Her iki sanık da kendilerini savundu

Ama Tanrı’yı ​​bulduğunu iddia eden birinin kalbinde ne olduğunu kim bilebilir? Sanık tercüman Masoud Mikheili bu riske girmeye cesaret edemeyeceğini söylüyor.

Biz insanların kafasında değiliz! Onları kiliseye, camiye veya başka bir yere gitmeye zorlayamayız. Hikayeyi yaratmakla ilgilenmiyoruz.

Masood Mikhaili, çevirmen

“Hikayelerin aynı olduğu yönünde eleştiri alıyoruz. Bu tamamen normal, çünkü tüm bu insanlara aynı diktatörlük ve diktatörlük hükümeti olan İran İslam Cumhuriyeti tarafından zulmediliyor! Çoğu zaman, çeviriyi yaparken, başlangıç ​​ve bitiş noktalarını buldum. Hikayenin sonu aynı, bu yüzden bir şablon kullandım” diyor Bay Mikhail.

“Onları kiliseye ellerinden götürmedim!” Kendi kararlarını veriyorlar” diyor Luis Nadeau. Çevirmeninin tüm başvuru sahipleri için aynı hikaye şablonunu kullanmakla hata yaptığını kabul ediyor. Ancak bu davada CBSA’nın eylemlerinin geçerliliğini sorguluyor: Çünkü artık yalan beyanların hazırlanmasına yardım etmekle suçlansa da tüm müşterilerinin Kanada’da sığınma hakkı var. Prosedürler daha ortodoks bir şekilde takip edilseydi sonucun aynı olacağına inanıyor.
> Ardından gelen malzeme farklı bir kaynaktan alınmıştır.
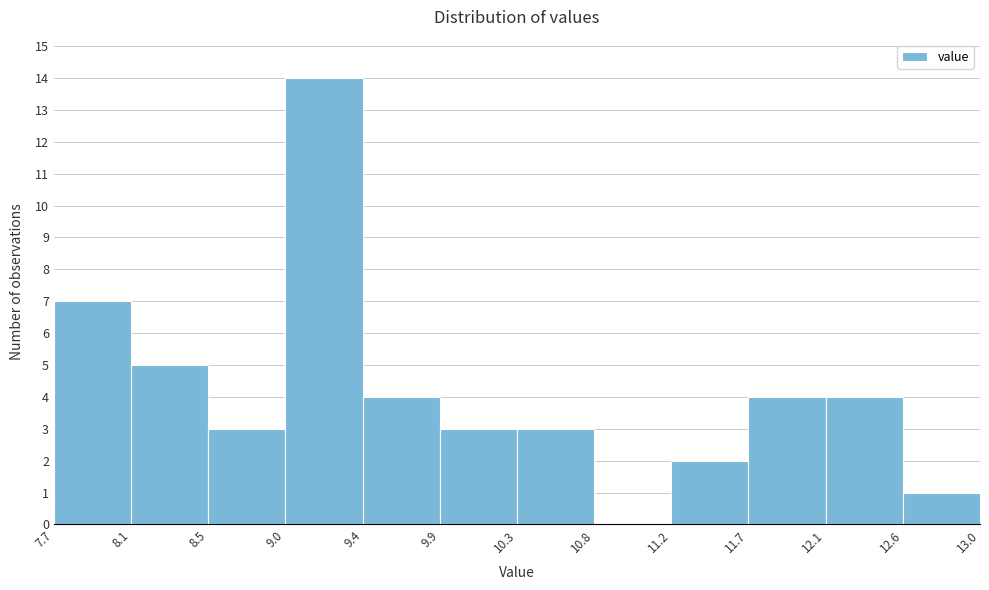

Over which range of the x-axis is the bar tallest?

9.0 to 9.4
“Ben orada olsam da olmasam da, yine de kabul ediliyorlar! İranlıların, onların savunucularının konuşmaya ihtiyacı yok, ülkelerindeki durum göz önüne alındığında %80’den fazlası kabul ediliyor” diyor.

“Yaptığım her şeyde İranlı kadınlara yardım ettim, ülkelerinde hakları olmayan insanlara yardım ettim. Onları bilgim dahilinde temsil ettim ve yüzde 100 başarı elde ettim. oranı” diyor.

Müşterilerinin din değiştirdiği bir kiliseye yaptığı 4.000 dolarlık bağışa gelince, mültecileri karşılama konusunda tutkulu olan ve nakit sıkıntısı çeken bir papaza yardım ettiğini söyledi.

“300 ila 400 dolar arasında bağış yapmak istedim, ancak muhasebecim bana vergi beyannamemin %90’ını alacağımı, dolayısıyla daha fazlasını verebileceğimi söyledi” diye açıklıyor.

İki sanığın ceza davasının Ekim ayında görülmesi planlanıyor.